2004 Appearing at Vicar Street, Dublin, Damien Rice.
2004 ne of the most respected groups to emerge from the 1980s underground rock scene, the Meat Puppets, are honored with the Rykodisc release of “Classic Puppets,” a retrospective featuring catalog tracks alongside rare and unreleased material.
2006 Former Dynasty star Heather Locklear filed for divorce from Bon Jovi guitarist Richie Sambora after 11 years of marriage. Locklear who was previously married to Motley Crue drummer Tommy Lee and Sambora were married in 1994 and have an eight-year-old daughter called Ava.

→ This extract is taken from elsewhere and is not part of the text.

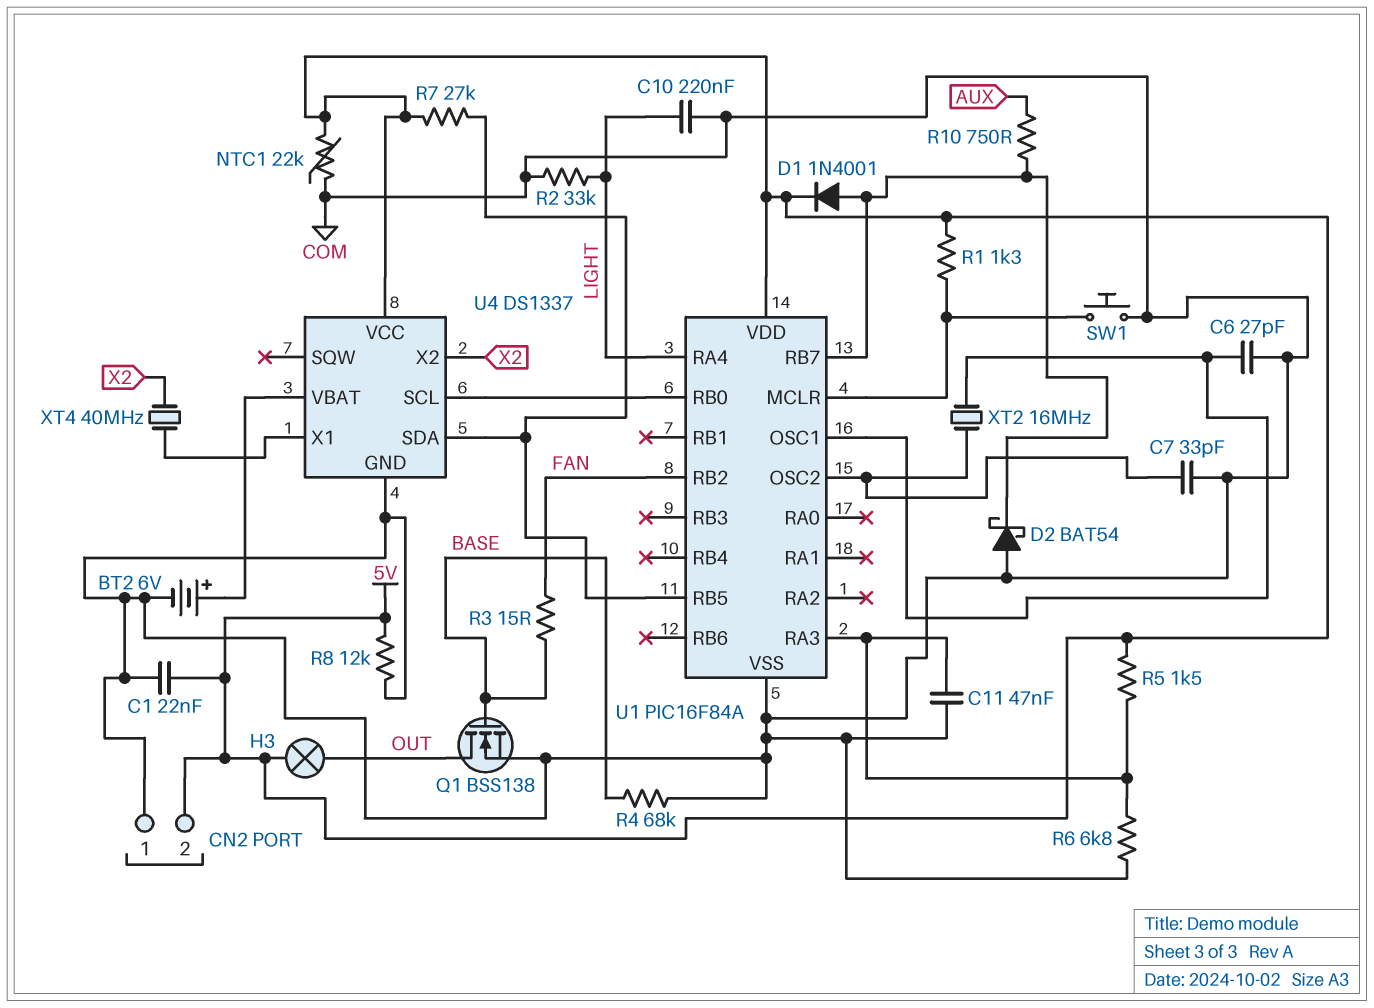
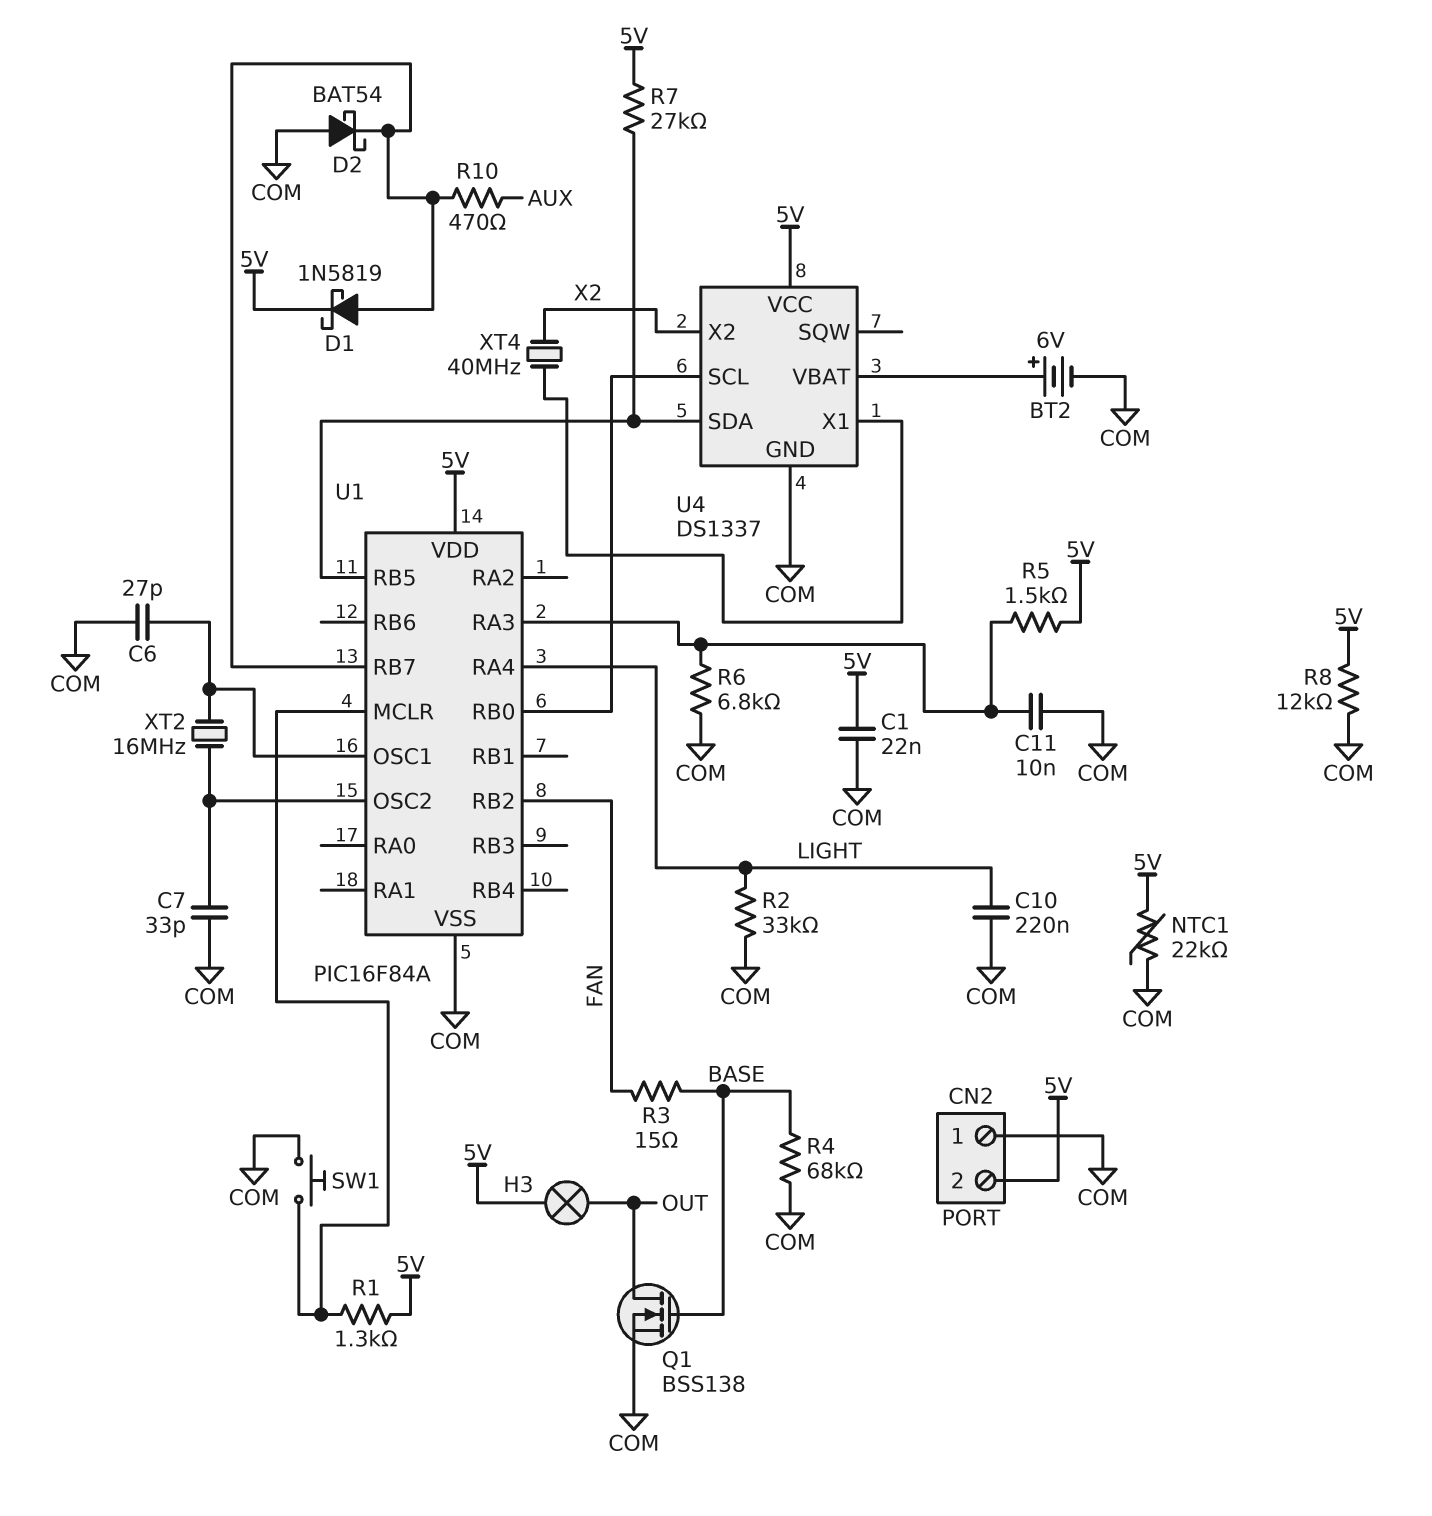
C11: 47nF (COM, U1/RA3) -> 10nF (COM, U1/RA3)
D1: diode 1N4001 (A U1/RB7, K 5V) -> schottky 1N5819 (A U1/RB7, K 5V)
R10: 750 (AUX, U1/RB7) -> 470 (AUX, U1/RB7)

2007 Daughtry were at No.1 on the US album chart with their self-titled debut. Lead singer Chris Daughtry was the fourth-place finalist on the fifth season of American Idol. The album sold over a 1m copies after just five weeks of release, becoming the fastest selling debut rock album of all time.
2007 Wayne Fontana, of ‘Game Of Love’ fame, was arrested at his home in Glossop, Derbyshire, England and charged with arson with intent to endanger life. The 61 year-old, who was already set to appear in court in March on traffic offenses, was accused of pouring gasoline over a bailiff’s car and setting it on fire. The following November, he was sentenced to 11 months in jail, but was allowed to walk free from court immediately after already serving the equivalent of his term while held under the Mental Health Act.
2008 UK singer Adele went to No.1 on the UK album chart with her debut album ’19’. As of December 2011, worldwide sales for the album stood at over 6.5 million copies.
2010 AC/DC singer Brian Johnson, joined a growing group of critics of Bob Geldof and U2 singer Bono over their very public charity work, saying they should stop lecturing audiences about charity work and instead do their good deeds in private. Johnson said “When I was a working man I didn’t want to go to a concert for some bastard to talk down to me that I should be thinking of some kid in Africa. I’m sorry mate, do it yourself, spend some of your own money and get it done. It just makes me angry.”
2014 Bruce Springsteen was at No.1 on the US chart with his eighteenth studio album High Hopes. His eleventh No.1 album in the US, placed him third all-time for most No. 1 albums only behind The The Beatles and Jay-Z. The album is a collection of cover songs, out-takes and re-imagined versions of tracks from past albums, EPs and tours.
2015 Former Death Row Records CEO Suge Knight is rushed to the hospital after pleading not guilty in his connection with a fatal hit-and-run just days before. His friend Terry Carter was killed in the incident and actor Cle Denyale Sloan was injured during an altercation over the N.W.A. biopic Straight Outta Compton. Knight faces charges of murder and attempted murder, along with two counts of hit-and-run.
2018 American pop, funk and jazz drummer Leon Chancler died in Los Angeles, California of prostate cancer, at the age of 65. He worked with Herbie Hancock, Miles Davis, Michael Jackson’s (on ‘Billie Jean’), Donna Summer, Carlos Santana, The Crusaders, Frank Sinatra, Weather Report, Lionel Richie, Kenny Rogers, Thelonious Monk, Herbie Hancock and John Lee Hooker.